<<<<

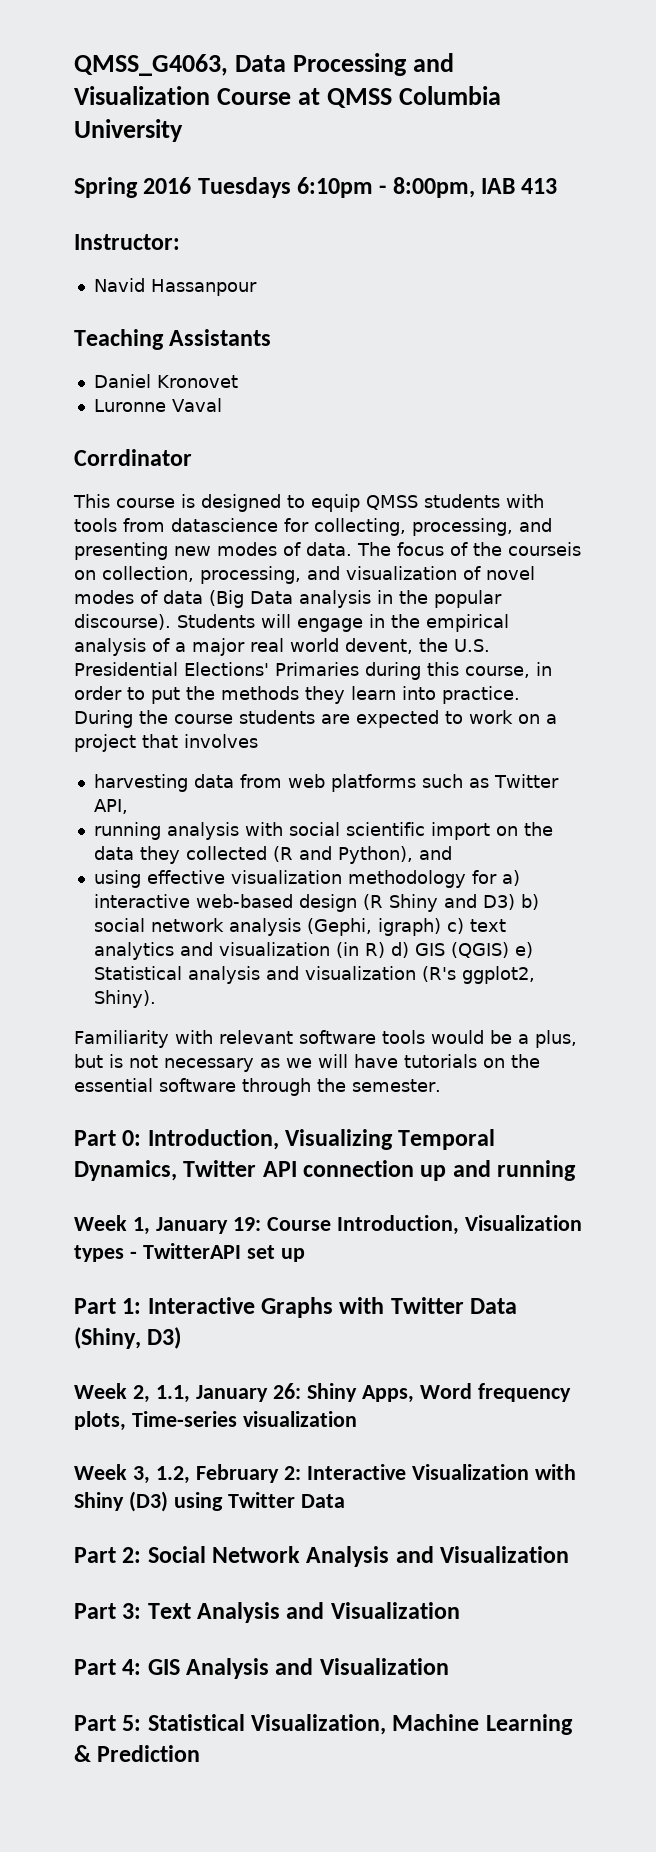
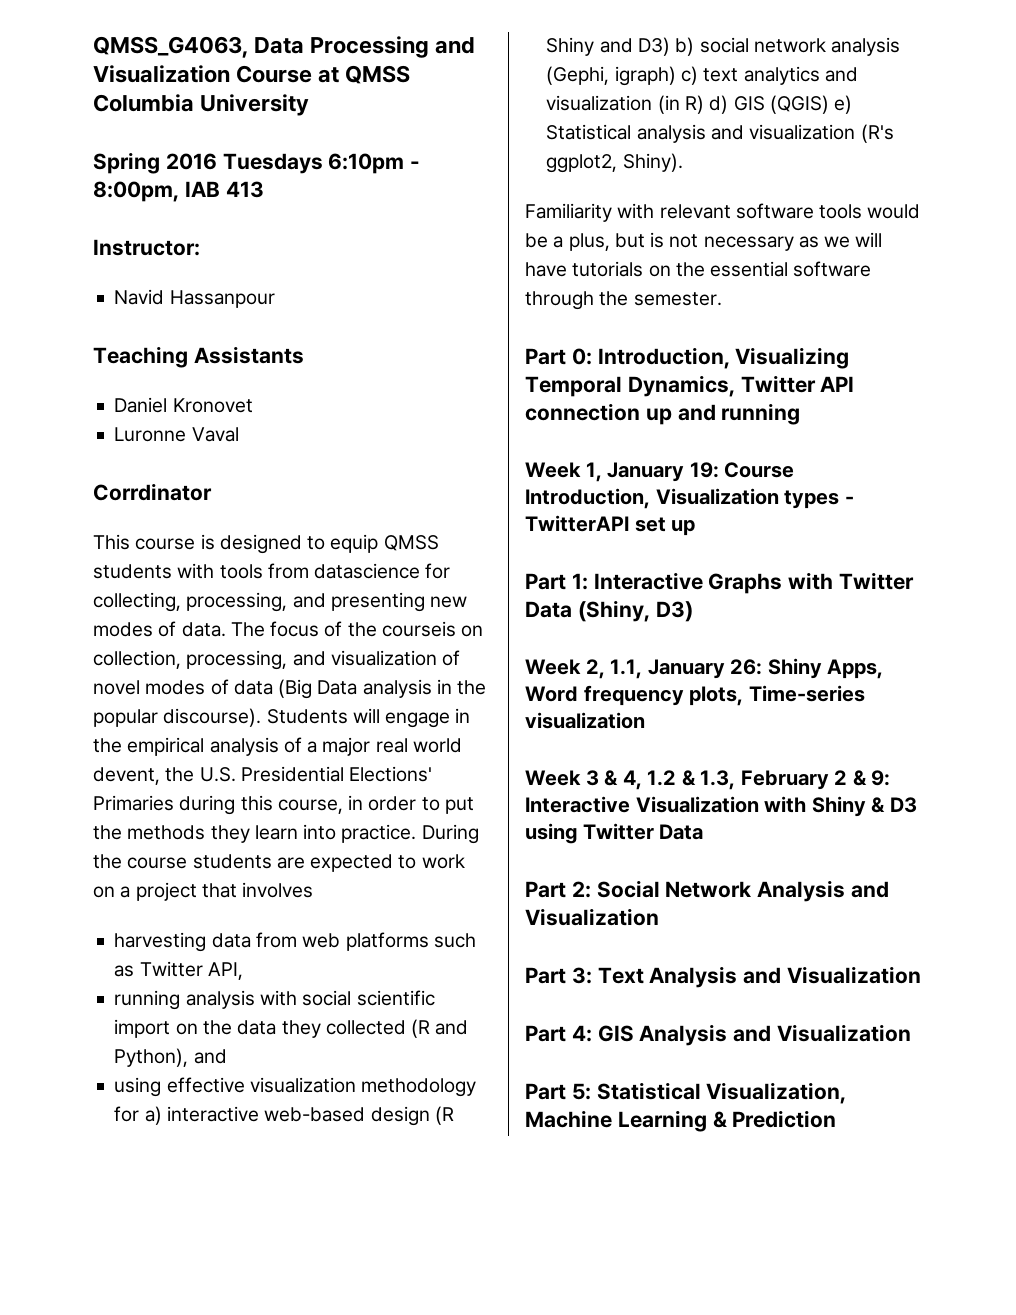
[132,1464,301,1484] 3, 1.2, February 2: -> [585,770,891,790] 3 & 4, 1.2 & 1.3, February 2 & 9:
[128,1491,168,1512] (D3) -> [871,797,917,813] & D3

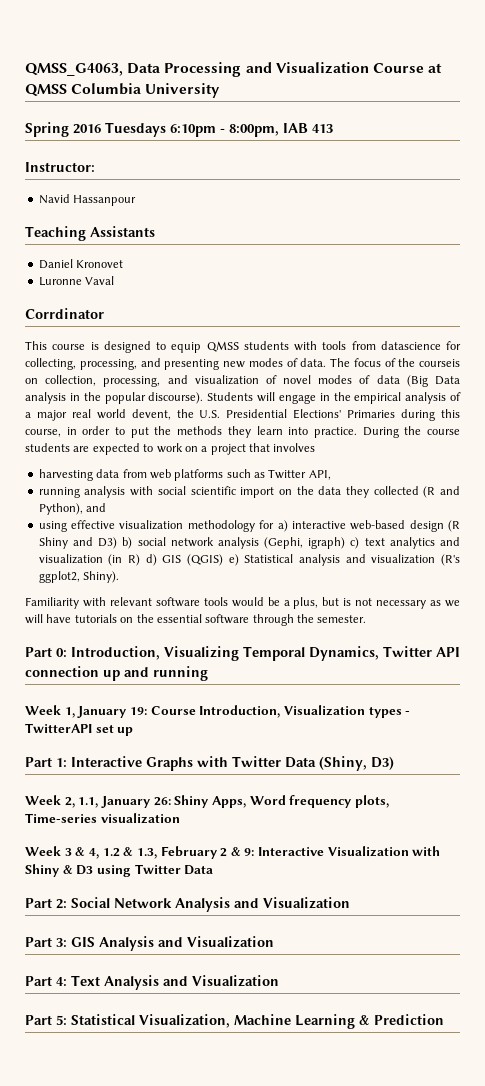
[597,967,644,984] Text -> [71,937,95,947] GIS
[597,1025,634,1042] GIS -> [71,975,100,986] Text

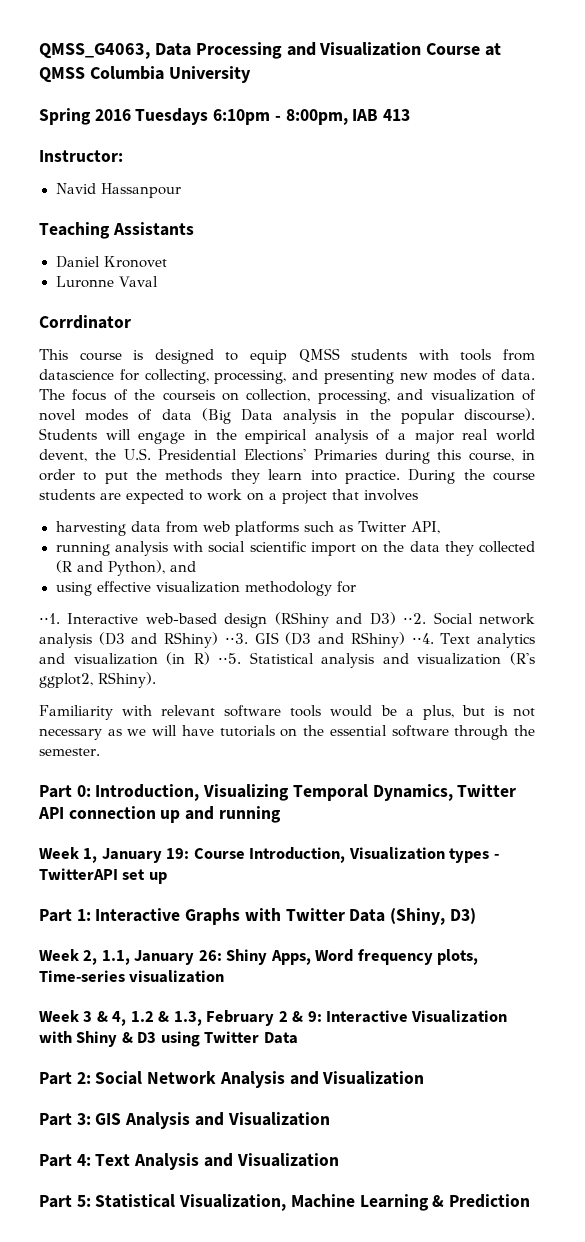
[277,520,460,532] [38,537,385,549] a) interactive web-based design (R Shiny and D3) b) social network analysis (Gephi, igraph) c) text -> [39,612,536,628] [39,632,471,648] // ⋅⋅1. Interactive web-based design (RShiny and D3) ⋅⋅2. Social network analysis (D3 and RShiny) ⋅⋅3. GIS (D3 and RShiny) ⋅⋅4. Text
[145,554,239,566] d) GIS (QGIS) e) -> [218,653,242,664] ⋅⋅5.
[83,571,120,583] Shiny). -> [98,672,156,688] RShiny).

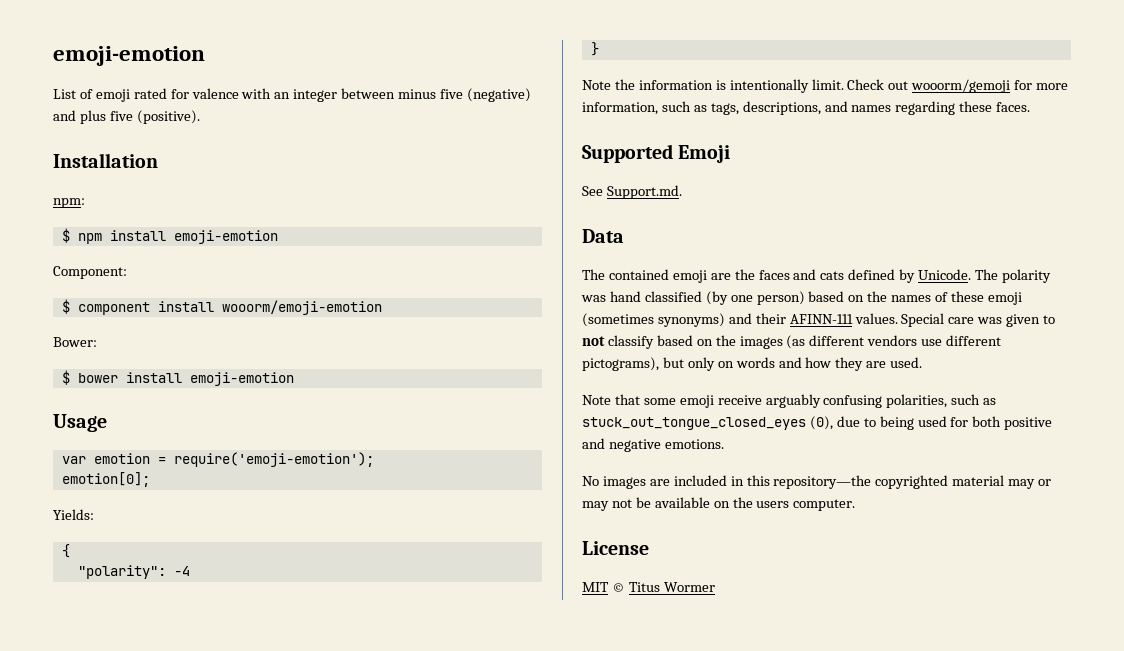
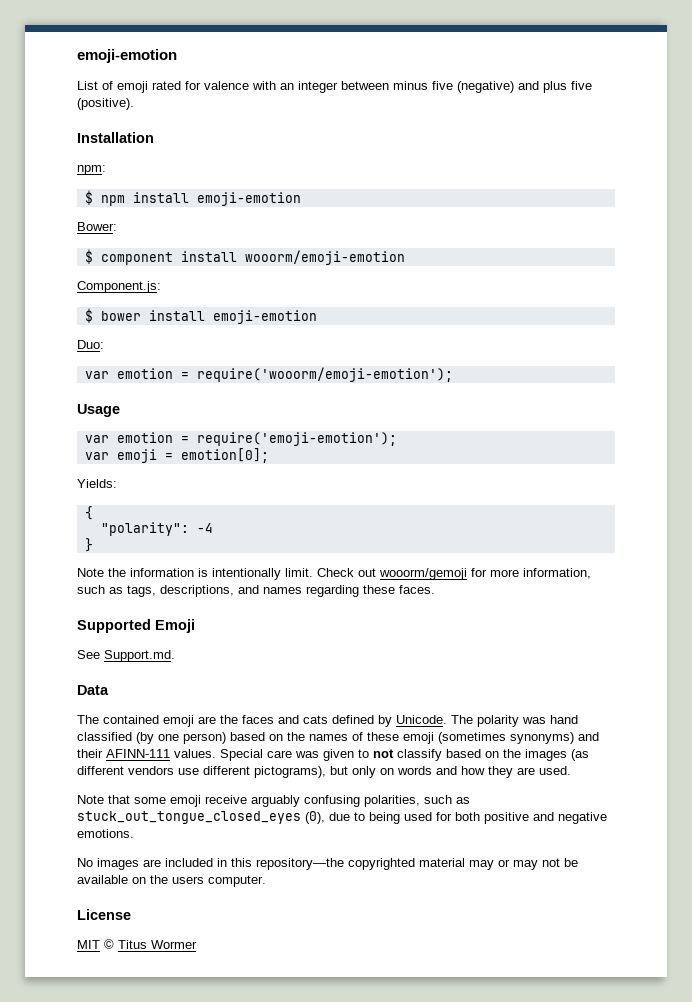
[53,266,127,279] Component: -> [77,222,117,231] Bower:
[53,337,97,347] Bower: -> [77,281,161,293] Component.js:
(294, 379) none -> [77,340,104,349] [84,367,453,382] // Duo: // var emotion = require('wooorm/emoji-emotion');
(374, 459) none -> [84,449,173,463] var emoji =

>>>>

■ Exercise description ■
All lines from the one holding "[128,1491,168,1512] (D3) ->" through the last line of the records need to be copied exactly, both ends included, and the pictures left behind.

■ Result below ■
[128,1491,168,1512] (D3) -> [871,797,917,813] & D3

[597,967,644,984] Text -> [71,937,95,947] GIS
[597,1025,634,1042] GIS -> [71,975,100,986] Text

[277,520,460,532] [38,537,385,549] a) interactive web-based design (R Shiny and D3) b) social network analysis (Gephi, igraph) c) text -> [39,612,536,628] [39,632,471,648] // ⋅⋅1. Interactive web-based design (RShiny and D3) ⋅⋅2. Social network analysis (D3 and RShiny) ⋅⋅3. GIS (D3 and RShiny) ⋅⋅4. Text
[145,554,239,566] d) GIS (QGIS) e) -> [218,653,242,664] ⋅⋅5.
[83,571,120,583] Shiny). -> [98,672,156,688] RShiny).

[53,266,127,279] Component: -> [77,222,117,231] Bower:
[53,337,97,347] Bower: -> [77,281,161,293] Component.js:
(294, 379) none -> [77,340,104,349] [84,367,453,382] // Duo: // var emotion = require('wooorm/emoji-emotion');
(374, 459) none -> [84,449,173,463] var emoji =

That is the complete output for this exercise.